Juneteenth, the holiday that recognizes the historic day the last 200,000 slaves in the United States received notification of their freed status, is “not a black holiday. It’s an American holiday.”
That’s according to Donald Rosby, the emcee for Eau Claire’s Juneteenth celebration, which he said was meant to bring people together to recognize unity, achievement and community.
June 19, 1865, is recognized as Juneteenth, the day news of their freedom came to the last of the slaves — more than two years after President Abraham Lincoln’s Emancipation Proclamation.
“Let me put this in perspective for you,” Rosby said. “How many kids do we have here? Raise your hands, kids. I want you to imagine you having to do chores for 2½ years longer than your parents told you to. If you know somebody who’s incarcerated, that’s 2½ years longer in prison than they needed to be there. And for the rest of us ... think about if you could retire 2½ years early, but nobody told you.”
For the past 18 years, Eau Claire has been celebrating Juneteenth, even though it has only been a state holiday since 2009.

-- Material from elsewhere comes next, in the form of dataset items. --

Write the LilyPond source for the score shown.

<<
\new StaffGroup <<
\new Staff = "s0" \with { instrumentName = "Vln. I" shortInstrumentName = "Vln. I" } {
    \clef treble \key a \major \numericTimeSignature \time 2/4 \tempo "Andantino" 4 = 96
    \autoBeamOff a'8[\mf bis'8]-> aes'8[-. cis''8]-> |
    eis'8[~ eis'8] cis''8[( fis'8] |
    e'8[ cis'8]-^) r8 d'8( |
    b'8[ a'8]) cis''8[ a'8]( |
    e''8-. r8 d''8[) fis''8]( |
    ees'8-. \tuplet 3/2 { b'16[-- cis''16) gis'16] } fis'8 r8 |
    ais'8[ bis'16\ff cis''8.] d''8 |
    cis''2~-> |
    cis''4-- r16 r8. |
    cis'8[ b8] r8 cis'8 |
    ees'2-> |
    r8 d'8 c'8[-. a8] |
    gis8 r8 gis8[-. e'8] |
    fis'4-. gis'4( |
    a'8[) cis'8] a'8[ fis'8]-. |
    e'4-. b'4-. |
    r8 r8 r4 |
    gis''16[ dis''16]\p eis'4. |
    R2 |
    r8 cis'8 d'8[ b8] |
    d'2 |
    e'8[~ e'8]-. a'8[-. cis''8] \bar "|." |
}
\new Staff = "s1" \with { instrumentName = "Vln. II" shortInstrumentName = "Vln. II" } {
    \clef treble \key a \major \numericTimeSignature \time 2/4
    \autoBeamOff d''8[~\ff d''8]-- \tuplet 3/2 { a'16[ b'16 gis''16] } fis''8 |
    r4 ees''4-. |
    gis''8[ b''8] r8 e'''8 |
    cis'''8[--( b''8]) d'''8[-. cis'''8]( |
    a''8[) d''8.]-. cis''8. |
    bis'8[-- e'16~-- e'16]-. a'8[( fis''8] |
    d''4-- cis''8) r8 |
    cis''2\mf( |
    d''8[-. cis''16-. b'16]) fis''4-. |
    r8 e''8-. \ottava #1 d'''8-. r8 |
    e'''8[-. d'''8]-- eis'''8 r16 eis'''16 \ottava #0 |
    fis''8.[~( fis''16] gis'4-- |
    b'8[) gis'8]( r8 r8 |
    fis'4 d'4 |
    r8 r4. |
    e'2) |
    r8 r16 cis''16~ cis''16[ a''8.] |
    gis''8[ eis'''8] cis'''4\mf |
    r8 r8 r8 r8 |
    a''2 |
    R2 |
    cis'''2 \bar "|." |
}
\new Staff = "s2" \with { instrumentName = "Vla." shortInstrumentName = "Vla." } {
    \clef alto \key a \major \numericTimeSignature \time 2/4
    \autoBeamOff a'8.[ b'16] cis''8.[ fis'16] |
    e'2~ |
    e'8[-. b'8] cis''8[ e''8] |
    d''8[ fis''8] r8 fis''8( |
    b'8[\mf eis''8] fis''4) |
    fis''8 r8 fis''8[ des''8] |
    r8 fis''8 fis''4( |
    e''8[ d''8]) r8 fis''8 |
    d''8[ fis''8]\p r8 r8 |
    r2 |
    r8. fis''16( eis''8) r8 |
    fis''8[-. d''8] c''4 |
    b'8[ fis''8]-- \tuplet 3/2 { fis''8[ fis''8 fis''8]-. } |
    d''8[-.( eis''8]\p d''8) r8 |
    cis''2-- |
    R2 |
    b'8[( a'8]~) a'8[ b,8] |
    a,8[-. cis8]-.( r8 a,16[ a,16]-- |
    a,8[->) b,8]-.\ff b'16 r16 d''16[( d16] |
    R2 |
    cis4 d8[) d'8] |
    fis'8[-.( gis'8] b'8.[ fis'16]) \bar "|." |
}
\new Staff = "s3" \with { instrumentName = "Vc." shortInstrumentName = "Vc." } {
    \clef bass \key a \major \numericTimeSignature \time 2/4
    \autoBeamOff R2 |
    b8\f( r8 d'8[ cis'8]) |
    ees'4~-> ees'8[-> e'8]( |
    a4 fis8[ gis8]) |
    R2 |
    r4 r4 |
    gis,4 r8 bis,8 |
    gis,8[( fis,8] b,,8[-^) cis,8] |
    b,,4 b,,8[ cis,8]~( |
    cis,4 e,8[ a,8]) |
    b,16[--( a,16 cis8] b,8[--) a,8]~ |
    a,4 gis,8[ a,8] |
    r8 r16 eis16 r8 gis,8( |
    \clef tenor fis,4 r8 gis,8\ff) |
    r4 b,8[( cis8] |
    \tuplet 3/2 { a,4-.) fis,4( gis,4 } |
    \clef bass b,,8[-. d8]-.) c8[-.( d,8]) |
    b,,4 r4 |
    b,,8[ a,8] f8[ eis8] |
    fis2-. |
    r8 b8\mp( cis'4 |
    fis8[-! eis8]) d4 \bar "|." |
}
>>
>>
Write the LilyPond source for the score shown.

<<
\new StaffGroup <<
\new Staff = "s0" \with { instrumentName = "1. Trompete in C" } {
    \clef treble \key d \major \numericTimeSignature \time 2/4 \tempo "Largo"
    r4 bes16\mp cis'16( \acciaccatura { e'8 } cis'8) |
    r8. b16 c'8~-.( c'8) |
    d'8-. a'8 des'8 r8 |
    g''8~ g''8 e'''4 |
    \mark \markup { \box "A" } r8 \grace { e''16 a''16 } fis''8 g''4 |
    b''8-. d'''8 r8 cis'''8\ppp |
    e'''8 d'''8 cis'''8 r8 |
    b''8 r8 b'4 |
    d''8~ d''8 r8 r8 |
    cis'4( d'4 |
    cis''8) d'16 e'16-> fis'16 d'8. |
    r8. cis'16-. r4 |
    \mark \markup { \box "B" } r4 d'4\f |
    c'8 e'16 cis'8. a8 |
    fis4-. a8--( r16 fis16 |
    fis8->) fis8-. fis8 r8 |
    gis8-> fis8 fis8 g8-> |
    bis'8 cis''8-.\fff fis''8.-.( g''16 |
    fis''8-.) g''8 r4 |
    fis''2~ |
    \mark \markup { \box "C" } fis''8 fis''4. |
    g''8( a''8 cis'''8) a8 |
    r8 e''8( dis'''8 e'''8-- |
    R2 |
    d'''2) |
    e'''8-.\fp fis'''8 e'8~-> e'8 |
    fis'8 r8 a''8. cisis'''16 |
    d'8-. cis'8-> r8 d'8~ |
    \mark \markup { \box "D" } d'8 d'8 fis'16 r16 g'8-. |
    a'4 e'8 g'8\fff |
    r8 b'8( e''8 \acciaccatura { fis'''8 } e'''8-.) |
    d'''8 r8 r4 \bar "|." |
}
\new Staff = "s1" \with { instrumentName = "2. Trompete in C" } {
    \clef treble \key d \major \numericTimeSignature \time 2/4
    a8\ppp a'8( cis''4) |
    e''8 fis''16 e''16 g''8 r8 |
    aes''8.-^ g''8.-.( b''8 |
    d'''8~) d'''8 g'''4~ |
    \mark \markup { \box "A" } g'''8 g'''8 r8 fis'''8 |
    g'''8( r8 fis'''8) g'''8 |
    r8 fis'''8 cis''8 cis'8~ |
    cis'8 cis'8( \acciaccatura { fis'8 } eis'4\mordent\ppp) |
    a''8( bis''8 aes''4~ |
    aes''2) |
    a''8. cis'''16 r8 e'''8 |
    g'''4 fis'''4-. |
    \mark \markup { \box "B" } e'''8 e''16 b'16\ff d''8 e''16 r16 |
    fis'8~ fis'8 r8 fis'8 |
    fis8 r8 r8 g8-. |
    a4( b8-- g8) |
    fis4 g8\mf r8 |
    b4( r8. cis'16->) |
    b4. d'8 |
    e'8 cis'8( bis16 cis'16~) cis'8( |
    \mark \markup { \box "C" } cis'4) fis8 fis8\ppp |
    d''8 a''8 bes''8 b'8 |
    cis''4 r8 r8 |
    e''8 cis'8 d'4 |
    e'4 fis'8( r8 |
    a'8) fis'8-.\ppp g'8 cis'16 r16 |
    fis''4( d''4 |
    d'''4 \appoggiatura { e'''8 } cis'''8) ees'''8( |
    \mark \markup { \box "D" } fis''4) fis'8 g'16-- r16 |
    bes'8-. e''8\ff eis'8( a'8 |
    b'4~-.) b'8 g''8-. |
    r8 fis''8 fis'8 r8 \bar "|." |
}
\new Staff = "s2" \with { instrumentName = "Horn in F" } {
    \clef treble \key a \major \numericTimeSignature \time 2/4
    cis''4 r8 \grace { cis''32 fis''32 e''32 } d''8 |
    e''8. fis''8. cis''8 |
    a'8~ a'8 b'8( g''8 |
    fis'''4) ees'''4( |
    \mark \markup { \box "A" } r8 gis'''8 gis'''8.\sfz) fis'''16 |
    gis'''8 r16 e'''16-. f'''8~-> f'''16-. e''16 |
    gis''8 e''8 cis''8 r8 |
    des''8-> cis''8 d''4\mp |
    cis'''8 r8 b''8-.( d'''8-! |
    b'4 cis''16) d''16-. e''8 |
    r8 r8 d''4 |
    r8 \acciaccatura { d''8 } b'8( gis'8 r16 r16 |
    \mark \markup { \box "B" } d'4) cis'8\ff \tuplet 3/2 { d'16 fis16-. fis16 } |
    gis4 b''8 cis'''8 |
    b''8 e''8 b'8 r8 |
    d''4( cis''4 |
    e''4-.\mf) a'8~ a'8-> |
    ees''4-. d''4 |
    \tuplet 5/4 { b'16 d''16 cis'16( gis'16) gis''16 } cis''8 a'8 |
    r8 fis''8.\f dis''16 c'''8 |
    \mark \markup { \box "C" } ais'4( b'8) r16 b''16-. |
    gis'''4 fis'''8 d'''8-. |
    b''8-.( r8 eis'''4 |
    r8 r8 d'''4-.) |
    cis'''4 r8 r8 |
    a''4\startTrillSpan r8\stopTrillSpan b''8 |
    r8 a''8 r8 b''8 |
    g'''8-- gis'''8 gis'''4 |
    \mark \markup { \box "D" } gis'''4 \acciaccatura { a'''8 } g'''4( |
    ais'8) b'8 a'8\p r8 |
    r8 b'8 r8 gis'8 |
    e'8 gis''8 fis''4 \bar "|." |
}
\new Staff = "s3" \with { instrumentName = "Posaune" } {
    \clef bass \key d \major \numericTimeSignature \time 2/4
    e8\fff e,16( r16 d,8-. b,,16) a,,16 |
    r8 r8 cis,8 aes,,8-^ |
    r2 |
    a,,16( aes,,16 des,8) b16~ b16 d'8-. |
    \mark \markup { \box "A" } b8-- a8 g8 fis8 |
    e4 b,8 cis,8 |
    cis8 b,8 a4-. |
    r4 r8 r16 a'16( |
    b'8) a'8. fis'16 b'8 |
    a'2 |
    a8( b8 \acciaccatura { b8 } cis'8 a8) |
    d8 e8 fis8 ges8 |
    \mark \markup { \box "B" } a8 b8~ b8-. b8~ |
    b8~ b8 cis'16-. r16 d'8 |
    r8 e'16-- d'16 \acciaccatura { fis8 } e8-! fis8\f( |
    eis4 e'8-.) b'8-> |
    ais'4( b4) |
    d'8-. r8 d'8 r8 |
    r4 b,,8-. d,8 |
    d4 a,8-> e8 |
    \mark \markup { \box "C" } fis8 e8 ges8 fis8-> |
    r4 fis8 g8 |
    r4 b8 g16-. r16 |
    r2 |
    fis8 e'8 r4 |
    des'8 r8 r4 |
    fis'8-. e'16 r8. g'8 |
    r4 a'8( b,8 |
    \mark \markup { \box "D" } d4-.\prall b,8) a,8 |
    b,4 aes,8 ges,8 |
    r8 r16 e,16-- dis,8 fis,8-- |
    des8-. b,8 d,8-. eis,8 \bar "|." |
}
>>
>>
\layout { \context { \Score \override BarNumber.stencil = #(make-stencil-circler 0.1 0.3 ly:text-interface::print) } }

This year’s keynote speaker was UW-Eau Claire professor emeritus Dale Taylor, who delivered an address titled “Lessons I Learned the Hard Way.”
In his speech, Taylor touched on different lessons he’s learned throughout his life, from “define yourself” to “information is the greatest and most powerful weapon of all” to “don’t fit in.”
During his address, he mentioned his campaign against the media using race only to criminalize people of color without using it to celebrate them.
“Despite the fact that news reporters traditionally only verbalize race when portraying a black person in the profile of a pusher, a protester, an addict, a criminal, a truant or a vagrant,” Taylor said, “they should be exposing the public to the reality that the vast majority of black citizens are not on drugs or welfare and are successful, not only as athletes and entertainers, but also as proprietors, policemen, principals, pilots, parents, professors, producers, printers, programmers, politicians ...”
The list went on to end with corporate CEOs.
Taylor spoke the names of several notable African-American people who have influenced society, from James Todd Smith, rapper LL Cool J’s real name, to Katherine Smith, one of the NASA scientists who inspired the 2017 movie “Hidden Figures.”
When only one or two people in the crowd raised their hands to confirm that they were familiar with these names, Taylor pointed out that there are people, pieces of information and accomplishments that go unrecognized. As a society, he said, we need to be critical of the information we receive and even the information we don’t receive because of the implications it can have.
Selika Ducksworth-Lawton, vice president of Uniting Bridges, the event’s organizer, said she was happy with the event and appreciated what Taylor had to say.
“We need to be reminded sometimes that the media stereotypes of African-Americans are not true. I am not the exception; I am actually the rule,” Ducksworth-Lawton said in response to Taylor’s keynote address. “We’re all the same under the skin.”
Others who spoke at the celebration included Eau Claire school board President Joe Luginbill, who recognized the event as one for celebration, commemoration and conversation. He also announced a scholarship program for students of color that will begin this upcoming school year and hopefully lead to a leadership program.
City Council Vice President Andrew Werthmann and County Board President Nick Smiar read proclamations by their respective political bodies recognizing June 19 as Juneteenth Day.
A group of area students read the Emancipation Proclamation, and Chaz Walton of the Eau Claire Police Department read Union General Gordon Granger’s “General Order #3,” the document that informed the last slaves of their emancipation.
State Rep. Warren Petryk, R-town of Pleasant Valley, sang Mahlia Jackson’s “If I Can Help Somebody,” and local band Irie Sol also performed.
Community members Sandra Wagner and Jerry Goss came to the Juneteenth celebration together. They were originally drawn to the event because they are familiar with the musicians in Irie Sol, but Wagner said it ended up being very informative.
“I had no idea what this was about,” Wagner said. “I was just saying to Jerry, ‘We can’t just sit and do nothing, and I feel so helpless.’ Gatherings like this is what we can do, because we get together, and we spread the word. One person counts. Our voices all count. Something like this is super important.”
Goss agreed, saying the event brought unity and understanding to the community.
Sitting through the event and listening to the speakers, Wagner said, served as inspiration for her to take action.
“I’m going to look for more events like this to participate in, maybe find a way to volunteer, because I feel like I need to participate,” Wagner said. “Sitting at home and being upset about it just isn’t working for me anymore.”
Winston Baker, another community member, said he had been to Juneteenth two or three times over the years but hadn’t been in years.
The primary reason Baker came this year was his friendship with the keynote speaker, who he said he enjoyed listening to.
“The obvious reason (people should come) is unity,” Baker said. “It brings us all together, especially at a time like this”
Ducksworth-Lawton estimated crowds at around 450 people, which is 150 people up from attendance last year. She said this is the largest crowd the Eau Claire event has seen so far in its 18 years of hosting this celebration.